EXTRAIT:
Livre choc sur les médicaments : pourquoi faire de l'argent sur la santé publique ?
Le "Nouvel Observateur" publie cette semaine un guide des médicaments utiles, inutiles ou dangereux, dans le cadre de la sortie du livre choc de Philippe Even et Bernard Debré. Très mobilisé sur les questions de santé, notre contributeur Philippe Costes a voulu réagir sur la pertinence de l'ouvrage.
Site de production de médicaments du laboratoire Servier, Gidy-la-Forêt
"Plus d’un médicament sur deux serait inutile voire même inefficace, 20% de mal toléré, 5% potentiellement dangereux" et, fait incroyable, "75 % sont remboursés par la sécurité sociale." C’est ce que révèle le livre choc écrit à deux mains par nos deux éminents spécialistes (c’est ainsi que la profession les présente).

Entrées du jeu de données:
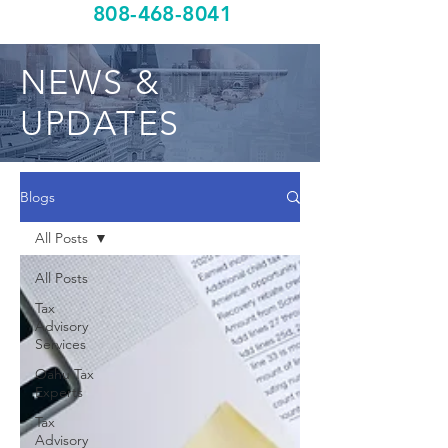
808-468-8041
NEWS &
UPDATES
Blogs
All Posts
All Posts
Tax
Advisory
Services
Oahu Tax
Experts
Tax
Advisory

TRAVAIL DEMANDÉ:
a: D'après l'extrait, qui sont les auteurs du livre choc sur les médicaments ?
b: Dans l'extrait, recopiez s'il vous plaît tout le segment qui va de "Livre choc sur" jusqu'à "pertinence de l'ouvrage.".

RÉPONSES NUMÉROTÉES:
a: Philippe Even et Bernard Debré.

b:
Livre choc sur les médicaments : pourquoi faire de l'argent sur la santé publique ?
Le "Nouvel Observateur" publie cette semaine un guide des médicaments utiles, inutiles ou dangereux, dans le cadre de la sortie du livre choc de Philippe Even et Bernard Debré. Très mobilisé sur les questions de santé, notre contributeur Philippe Costes a voulu réagir sur la pertinence de l'ouvrage.